We could not resist. We had started the day just west of Memphis in Arkansas. I-40 was nice enough. The trees were blooming, the topography was interesting (eastern US mountains), the truck traffic was pleasantly challenging as they passed one another slowly going up the hills, and the wind was strong but no more than we had been used to from NM and the last few days. (The Weather Channel has been on 24/7 “storm mode” for the tornado possibilities in OK through IL, winter storm Yogi blowing from CO through the Twin Cities to the UP of Michigan but we have been lucky enough so far to be between various storm systems.)

Visitor center Memphis

Visitor center Memphis

So we took an adventure, or as Chris calls it, an alternate route. We were about 40 miles shy of Knoxville heading for Dandridge which is east of Knoxville. We made a semi-circle around Knoxville to the south on curvy, hilly 2 lane roads, going through small towns, past Tennessee Valley Authority dams and lakes, through the foothills of the Great Smokies.

The ride was pleasant, We did not get lost. We did not have enough time to take a hike though. Sarah was kind enough to send us a picture of snow in St. Paul so we sent her back a picture of green mountains in TN. The dogwood are starting to bloom, eastern red bush are coming out.

Dogwood along I-40. Sen Al Gore Sr of TN born near here, authored interstate highway act.

Dogwood along I-40. Sen Al Gore Sr of TN born near here, authored interstate highway act.

The area seemed prosperous. Homes were solid and well tended, less vacant commercial buildings. Small town Americana-we even got behind a school bus discharging its kids, frequently two to three per house, once with the kids’ dog running out to meet them as the bus drove up.

View of Great Smokies from Foothills Parkway

View of Great Smokies from Foothills Parkway

The end of the drive brought us back to reality as we drove through Pigeon Forge TN, home of Dolly Parton shows, mini-golf, large hotel complexes, huge billboards advertising one thing or another. (Lady Bird Johnson’s efforts to rid American highways of billboards were long ago and evidently not effective.)

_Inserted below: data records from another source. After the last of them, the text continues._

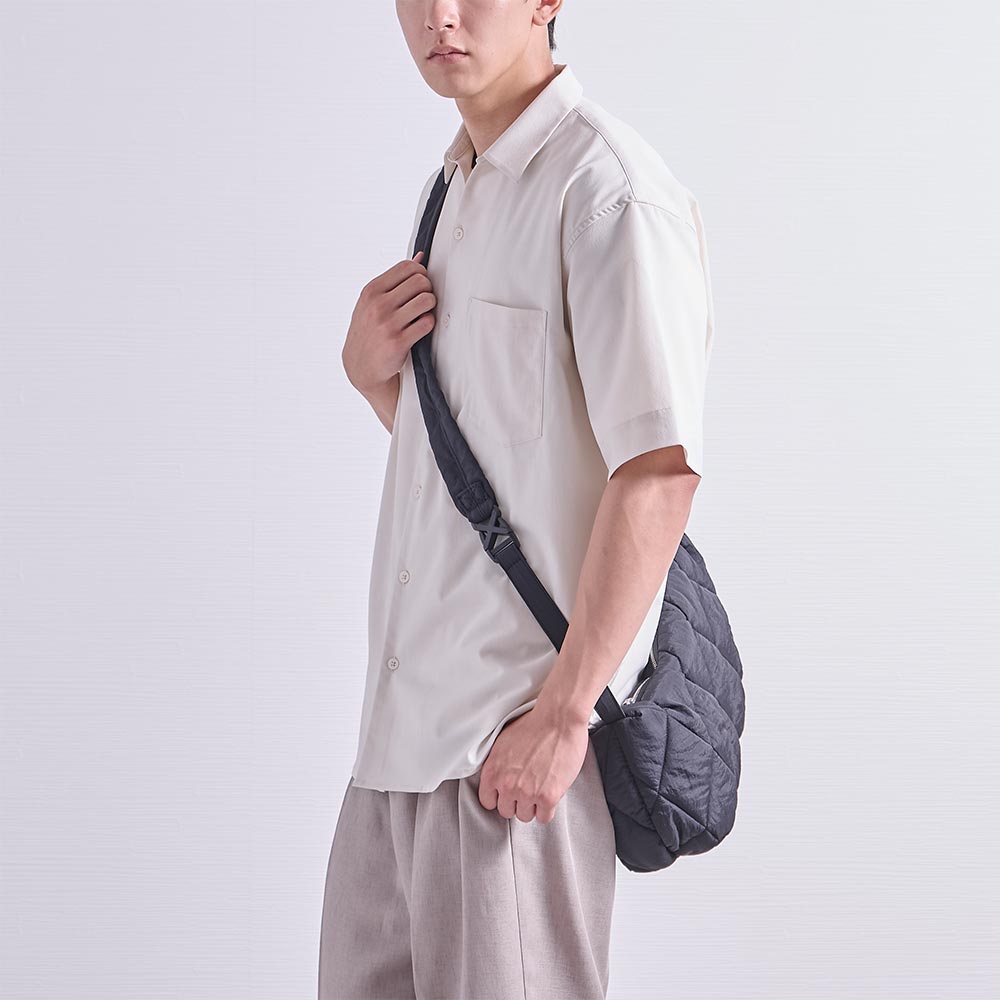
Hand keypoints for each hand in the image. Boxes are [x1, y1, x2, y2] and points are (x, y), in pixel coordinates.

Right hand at [341, 250, 435, 396]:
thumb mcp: (373, 302)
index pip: (407, 267)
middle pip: (420, 281)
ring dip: (431, 306)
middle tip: (424, 300)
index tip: (420, 284)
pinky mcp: (398, 342)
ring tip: (424, 313)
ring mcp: (388, 324)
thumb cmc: (369, 330)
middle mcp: (378, 305)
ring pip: (426, 300)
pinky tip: (421, 327)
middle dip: (428, 289)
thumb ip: (396, 280)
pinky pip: (427, 323)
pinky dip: (429, 323)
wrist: (361, 367)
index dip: (421, 272)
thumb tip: (420, 257)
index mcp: (371, 291)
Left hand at [477, 703, 590, 823]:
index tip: (508, 794)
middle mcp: (507, 785)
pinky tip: (551, 793)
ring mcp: (527, 793)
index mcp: (492, 771)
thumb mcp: (503, 742)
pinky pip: (544, 817)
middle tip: (528, 788)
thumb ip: (498, 765)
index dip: (500, 797)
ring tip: (541, 788)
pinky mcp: (548, 797)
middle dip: (517, 801)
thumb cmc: (534, 724)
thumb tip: (499, 777)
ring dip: (533, 806)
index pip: (487, 802)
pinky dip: (548, 808)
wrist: (558, 718)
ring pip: (525, 816)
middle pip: (507, 811)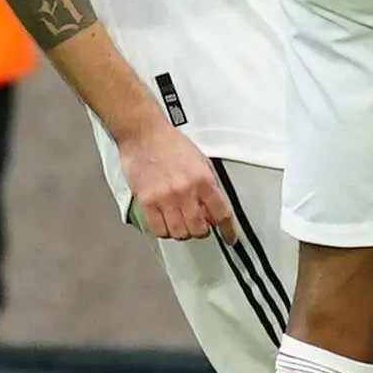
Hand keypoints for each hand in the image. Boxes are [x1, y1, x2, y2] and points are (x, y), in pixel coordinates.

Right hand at [118, 122, 234, 242]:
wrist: (143, 134)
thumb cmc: (170, 144)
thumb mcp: (201, 160)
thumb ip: (208, 186)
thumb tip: (212, 210)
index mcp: (203, 180)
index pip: (222, 213)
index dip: (228, 231)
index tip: (229, 238)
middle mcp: (186, 191)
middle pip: (199, 229)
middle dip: (202, 230)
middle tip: (199, 225)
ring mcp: (165, 198)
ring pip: (179, 233)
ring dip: (183, 232)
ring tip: (181, 223)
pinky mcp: (147, 202)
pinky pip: (159, 229)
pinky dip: (165, 231)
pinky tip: (166, 222)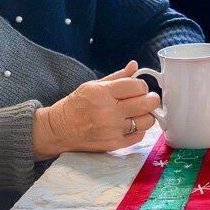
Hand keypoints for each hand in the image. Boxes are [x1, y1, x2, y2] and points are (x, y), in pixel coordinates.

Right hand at [33, 62, 158, 158]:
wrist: (59, 129)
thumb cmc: (76, 105)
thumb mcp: (93, 85)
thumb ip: (117, 76)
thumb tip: (135, 66)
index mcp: (103, 93)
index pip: (137, 86)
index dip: (141, 86)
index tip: (137, 88)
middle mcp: (109, 111)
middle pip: (147, 103)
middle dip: (150, 99)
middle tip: (146, 99)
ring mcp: (112, 129)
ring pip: (147, 121)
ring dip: (146, 115)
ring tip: (137, 113)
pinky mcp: (114, 144)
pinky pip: (139, 136)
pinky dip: (138, 129)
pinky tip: (129, 124)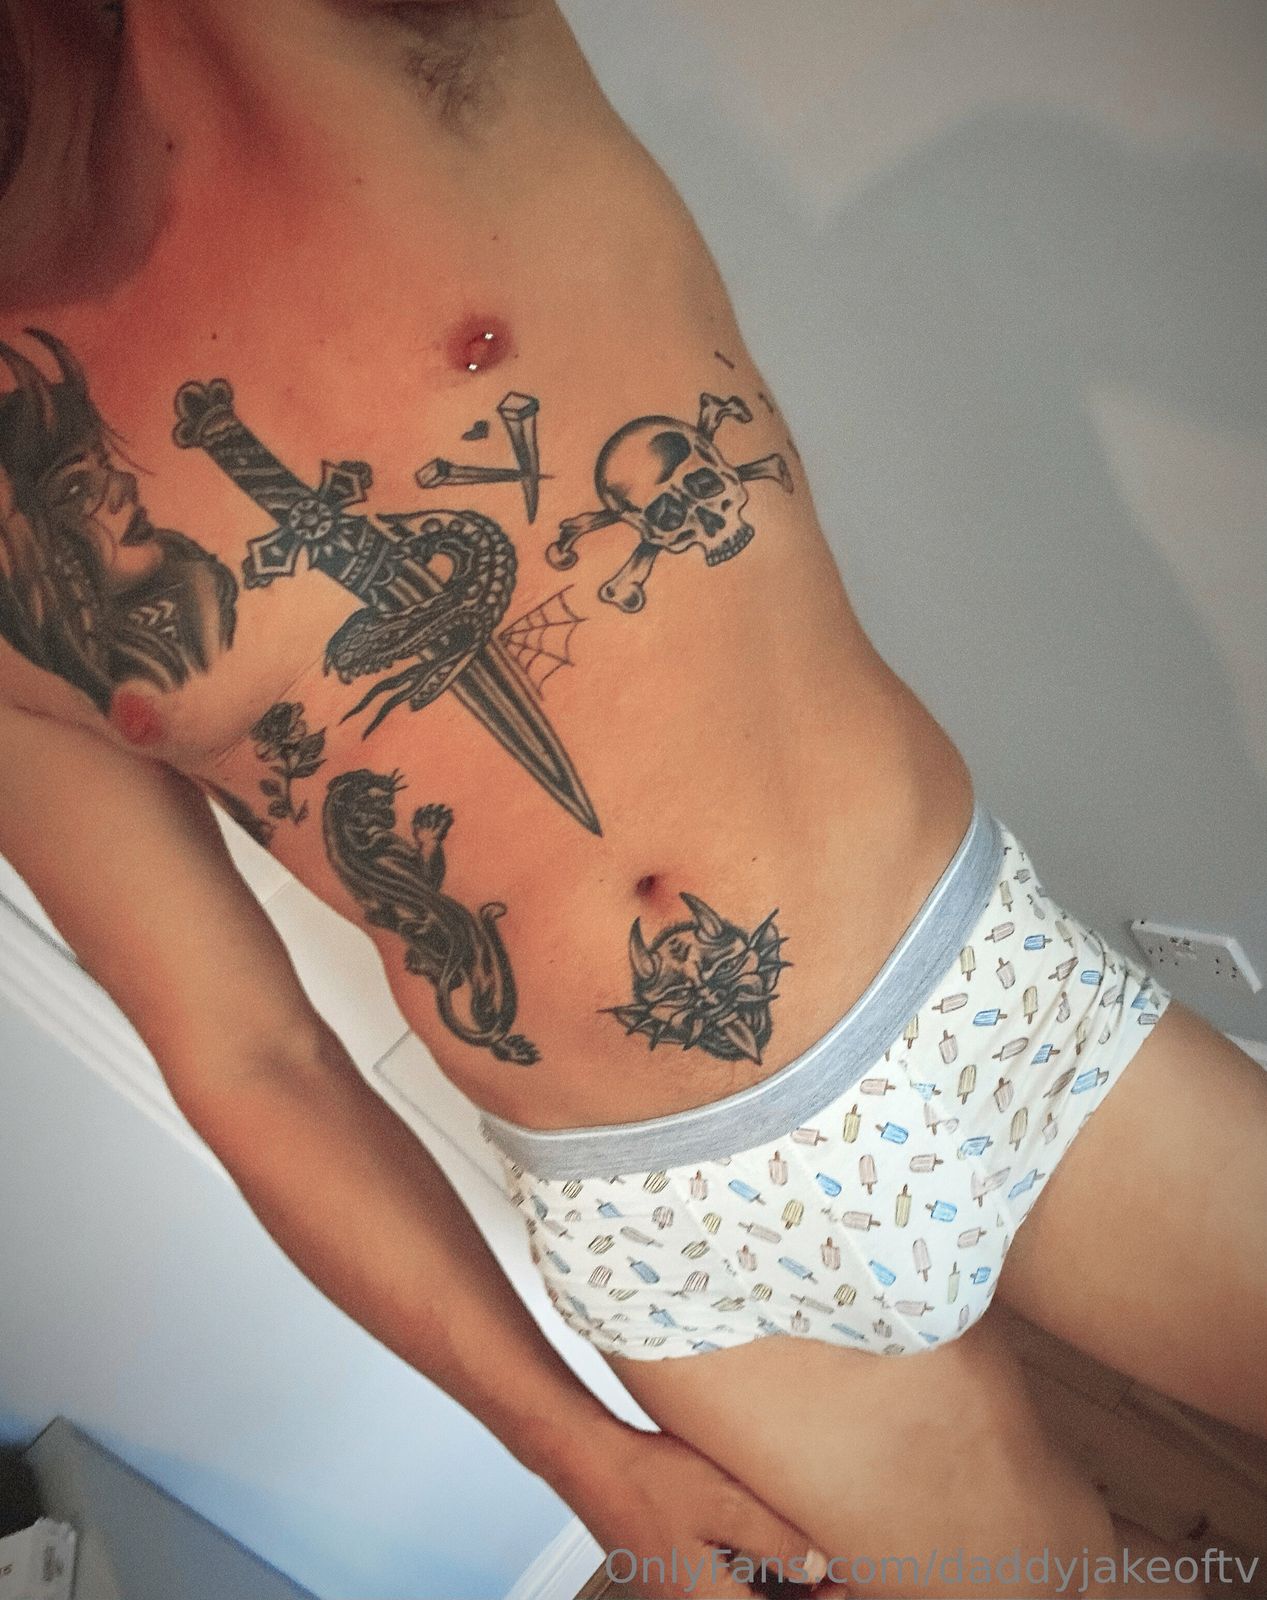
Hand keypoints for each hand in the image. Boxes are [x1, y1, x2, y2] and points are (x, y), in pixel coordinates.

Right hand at [569, 1426, 849, 1598]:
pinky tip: (765, 1556)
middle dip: (800, 1599)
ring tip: (806, 1563)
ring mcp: (674, 1599)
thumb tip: (818, 1568)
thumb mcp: (725, 1503)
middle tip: (831, 1576)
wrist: (591, 1461)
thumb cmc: (649, 1479)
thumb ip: (777, 1541)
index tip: (845, 1583)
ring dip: (776, 1593)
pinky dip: (749, 1584)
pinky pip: (719, 1594)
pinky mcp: (667, 1582)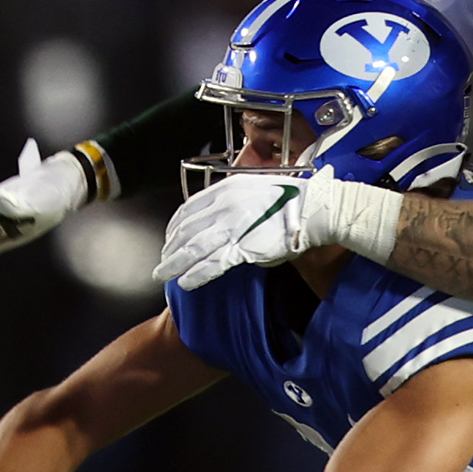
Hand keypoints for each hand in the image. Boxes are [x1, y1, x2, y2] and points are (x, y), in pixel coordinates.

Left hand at [152, 172, 316, 290]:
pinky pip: (212, 264)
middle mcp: (223, 206)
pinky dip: (196, 274)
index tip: (169, 239)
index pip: (187, 210)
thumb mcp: (253, 190)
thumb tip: (221, 221)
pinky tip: (186, 282)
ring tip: (163, 275)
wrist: (310, 208)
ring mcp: (231, 227)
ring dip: (174, 264)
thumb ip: (232, 204)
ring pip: (193, 249)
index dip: (174, 228)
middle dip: (170, 248)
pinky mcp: (242, 248)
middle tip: (162, 262)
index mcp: (225, 189)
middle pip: (185, 231)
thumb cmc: (289, 199)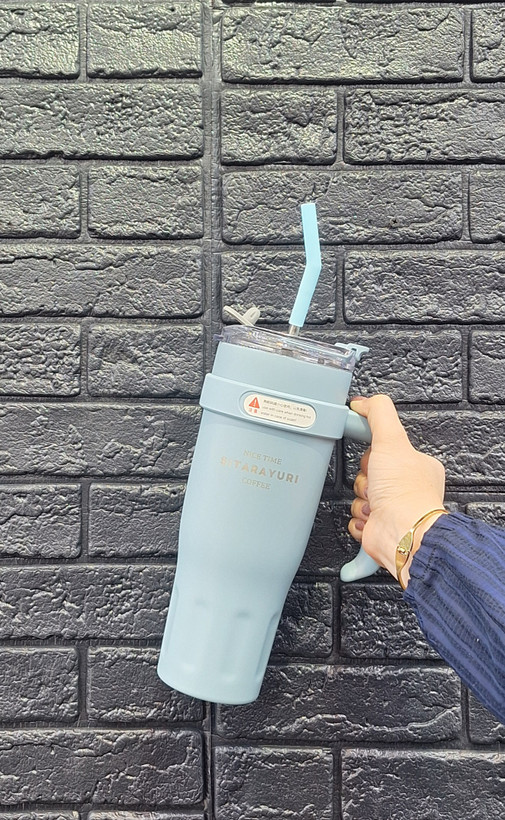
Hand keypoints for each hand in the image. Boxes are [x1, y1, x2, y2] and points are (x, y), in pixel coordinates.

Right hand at [348, 395, 445, 584]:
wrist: (401, 532)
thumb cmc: (405, 492)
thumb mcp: (391, 438)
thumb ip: (379, 412)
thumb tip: (363, 401)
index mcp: (417, 466)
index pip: (383, 449)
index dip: (372, 452)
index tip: (370, 454)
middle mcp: (407, 488)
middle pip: (367, 472)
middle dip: (365, 478)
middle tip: (375, 482)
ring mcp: (393, 509)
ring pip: (359, 495)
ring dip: (360, 499)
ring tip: (374, 504)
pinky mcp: (379, 527)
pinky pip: (356, 517)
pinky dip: (358, 518)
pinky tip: (371, 518)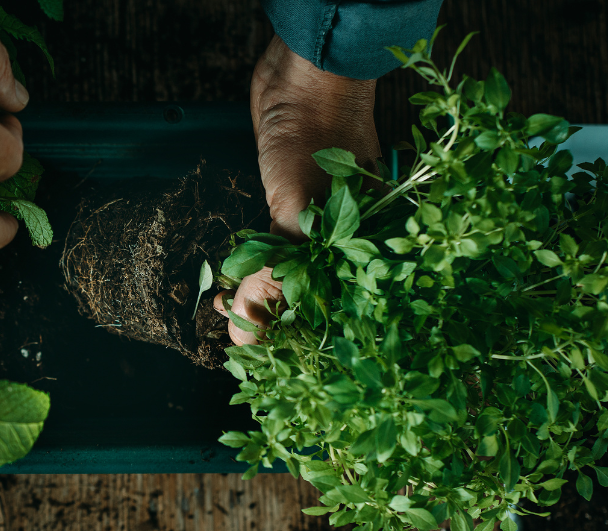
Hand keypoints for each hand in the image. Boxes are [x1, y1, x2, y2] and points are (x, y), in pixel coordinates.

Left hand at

So, today is on to Richmond. Don’t know if we will try another alternate route. If we are lucky, Saturday will not have rain and we can explore the town a bit before we land in Williamsburg.

We had planned to spend much of August visiting KY and TN but a few weeks ago we dropped that idea in order to spend more time in the Canadian Rockies and WA state. I guess we will have to visit them next spring when Knoxville holds a dogwood festival showcasing the dogwood blossoms and garden tours.